My RKhuter caught 3 rootkits inside my good Manajaro, and I want to weed them out like dry weed.
Until today I had only found warning, but it seems that Manajaro has added a bit more pepper to the game.
Well, now I’ve found them, but can I just eradicate them? Is it possible to disinfect the file they bind to not lose it?
Rkhunter you want to know has an additional command to delete the threat?
How can I tell if it is a false positive?
And last but not least, how do I kill these fu**ing rootkits?
Performing system configuration file checks
Checking for an SSH configuration file [ Found ]
Checking for a running system logging daemon [ Found ]
Checking for a system logging configuration file [ Found ]
Ps. The files in question look really suspicious, also because there is ssh and they are activated with the system boot, should I worry?
Should I also publish all the warnings I received?
No, edit out personal info and post the log…we need to see the context of the warning, not the warning itself. Won’t do you any good to selectively copy/paste, either.
LOL. If you RTF[W/M], you’ll probably discover that these are not rootkits.
Ok guys I try to answer both of you for the things you need.
The system is always the same that I use in general, but if there is some particular command to type always at each asrticle I will be happy to type it if you tell me.

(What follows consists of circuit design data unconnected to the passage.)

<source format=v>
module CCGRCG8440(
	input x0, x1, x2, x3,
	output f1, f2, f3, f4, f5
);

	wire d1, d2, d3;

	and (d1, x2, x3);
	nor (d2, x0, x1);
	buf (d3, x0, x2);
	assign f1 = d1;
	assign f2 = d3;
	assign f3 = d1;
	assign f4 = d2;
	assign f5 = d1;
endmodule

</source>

But how do you remove the hostname with the button at the bottom? I did not know this function.
I guarantee you that I formatted the code twice with the code button, but I don’t know why it didn’t go either way, I thought in the end it was so because it wasn’t code, i.e. it didn’t have a real command inside it but just some words coming from the terminal.
Probably the warning of having found 3 different rootkits and nothing, or probably the computer is infected, I mean I explain, until the contrary proof the anti-rootkit is there to find these malicious programs, so if you tell me that there are, and I have no other way to verify it because it was not provided by anyone “not even requesting it” I do not understand how I could think that the search for the softwere wrong, it is as if a mine identifier sounds in an area that should be decontaminated, but it should be, is not to be.

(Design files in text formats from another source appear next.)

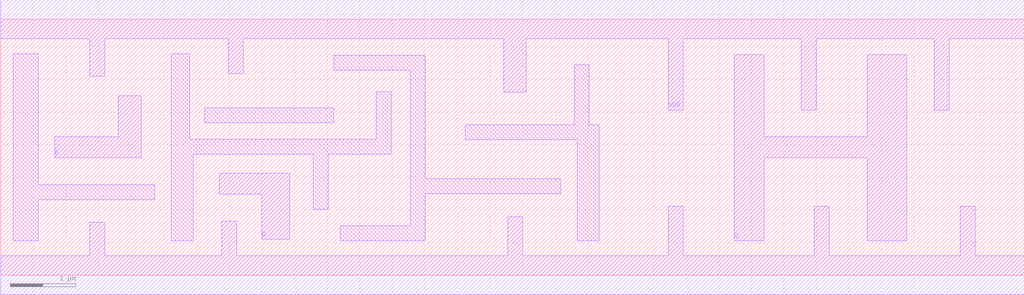
<source format=lef>
# Copyright 2022 GlobalFoundries PDK Authors
#
# Licensed under the Apache License, Version 2.0 (the "License");
# you may not use this file except in compliance with the License.
# You may obtain a copy of the License at
#
#      http://www.apache.org/licenses/LICENSE-2.0
#
# Unless required by applicable law or agreed to in writing, software
# distributed under the License is distributed on an "AS IS" BASIS,
# WITHOUT WARRANTIES OR CONDITIONS OF ANY KIND, either express or implied.
# See the License for the specific language governing permissions and
# limitations under the License.

MACRO gf180mcu_fd_sc_mcu7t5v0__latq_4
  CLASS core ;
  FOREIGN gf180mcu_fd_sc_mcu7t5v0__latq_4 0.0 0.0 ;
  ORIGIN 0 0 ;
  SYMMETRY X Y ;
  SITE GF018hv5v_mcu_sc7 ;
  SIZE 15.68 BY 3.92 ;
  PIN D
    DIRECTION INPUT ;
    ANTENNAGATEAREA 0.552 ;
    PORT
      LAYER METAL1 ;
        POLYGON 3.35 1.24 4 1.24 4 0.55 4.43 0.55 4.43 1.56 3.35 1.56  ;
    END
  END D
  PIN E
    DIRECTION INPUT ;
    USE clock ;
    ANTENNAGATEAREA 0.736 ;
    PORT
      LAYER METAL1 ;
        POLYGON 0.825 1.8 2.15 1.8 2.15 2.75 1.8 2.75 1.8 2.12 0.825 2.12  ;
    END
  END E
  PIN Q
    DIRECTION OUTPUT ;
    ANTENNADIFFAREA 2.1216 ;
    PORT
      LAYER METAL1 ;
        POLYGON 11.24 0.53 11.7 0.53 11.7 1.8 13.28 1.8 13.28 0.53 13.88 0.53 13.88 3.38 13.28 3.38 13.28 2.12 11.7 2.12 11.7 3.38 11.24 3.38  ;
    END
  END Q
  PIN VDD
    DIRECTION INOUT ;
    USE power ;
    SHAPE ABUTMENT ;
    PORT
      LAYER METAL1 ;
        POLYGON 0 3.62 1.365 3.62 1.365 3.05 1.595 3.05 1.595 3.62 2.36 3.62 3.485 3.62 3.485 3.085 3.715 3.085 3.715 3.62 5.1 3.62 7.705 3.62 7.705 2.805 8.05 2.805 8.05 3.62 9.17 3.62 10.225 3.62 10.225 2.53 10.455 2.53 10.455 3.62 12.265 3.62 12.265 2.53 12.495 2.53 12.495 3.62 14.305 3.62 14.305 2.53 14.535 2.53 14.535 3.62 15.68 3.62 15.68 4.22 9.17 4.22 5.1 4.22 2.36 4.22 0 4.22  ;
    END
  END VDD
  PIN VSS
    DIRECTION INOUT ;
    USE ground ;
    SHAPE ABUTMENT ;
    PORT
      LAYER METAL1 ;
        POLYGON 0 -0.3 15.68 -0.3 15.68 0.3 14.935 0.3 14.935 1.055 14.705 1.055 14.705 0.3 12.695 0.3 12.695 1.055 12.465 1.055 12.465 0.3 10.455 0.3 10.455 1.055 10.225 1.055 10.225 0.3 7.995 0.3 7.995 0.895 7.765 0.895 7.765 0.3 3.615 0.3 3.615 0.825 3.385 0.825 3.385 0.3 1.595 0.3 1.595 0.815 1.365 0.815 1.365 0.3 0 0.3  ;
    END
  END VSS
  OBS
      LAYER METAL1 ;
        POLYGON 0.19 0.53 0.575 0.53 0.575 1.16 2.36 1.16 2.36 1.39 0.575 1.39 0.575 3.39 0.19 3.39  ;
        POLYGON 3.125 2.335 5.1 2.335 5.1 2.565 3.125 2.565  ;
        POLYGON 2.61 0.53 2.95 0.53 2.95 1.855 4.785 1.855 4.785 1.01 5.015 1.01 5.015 1.855 5.985 1.855 5.985 2.81 5.755 2.81 5.755 2.085 2.895 2.085 2.895 3.39 2.61 3.39  ;
        POLYGON 5.1 3.14 6.275 3.14 6.275 0.76 5.2 0.76 5.2 0.53 6.505 0.53 6.505 1.245 8.58 1.245 8.58 1.475 6.505 1.475 6.505 3.37 5.1 3.37  ;
        POLYGON 7.12 2.075 8.83 2.075 8.83 0.53 9.17 0.53 9.17 2.305 9.015 2.305 9.015 3.225 8.785 3.225 8.785 2.305 7.12 2.305  ;
  END
END gf180mcu_fd_sc_mcu7t5v0__latq_4

</source>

In conclusion, whether or not I know what the file system is, ssh or even if I had shaken Boole’s hand in person, it doesn’t change the fact that my humility has exposed itself here not as one who knows, but as one who learns, so instead of making a theme about computer science if we succeed, together, we can instead either expose what these elements are or directly solve the problem, that maybe as it is solved I learn it, I don’t see what I need to know who is the producer of a mine, if I still don’t know if that mine is there, if my foot on it is a problem, and if the click I just heard, could somehow do me harm.
@cscs gave you a link on how to post information. I asked you to provide the rkhunter.log. We both gave you anecdotal evidence that you do not have rootkits installed; yet your next post still does not provide any useful information, and you still seem to think that you have rootkits installed.
Look, you’re going to have to take some initiative and learn for yourself. Speaking only for myself, I am not going to just give you lists of commands to type:
You don’t learn anything that way.
You’re asking me to invest my time (searching, RTF[W/M], etc. trying to fix your problems, because it seems you can’t be bothered to do so yourself.
So, until you actually post the info you’ve been requested to post…good luck.
Guys someone who chews a little security is there? If you happen to read the post and want to find a solution together to pass the time you are welcome.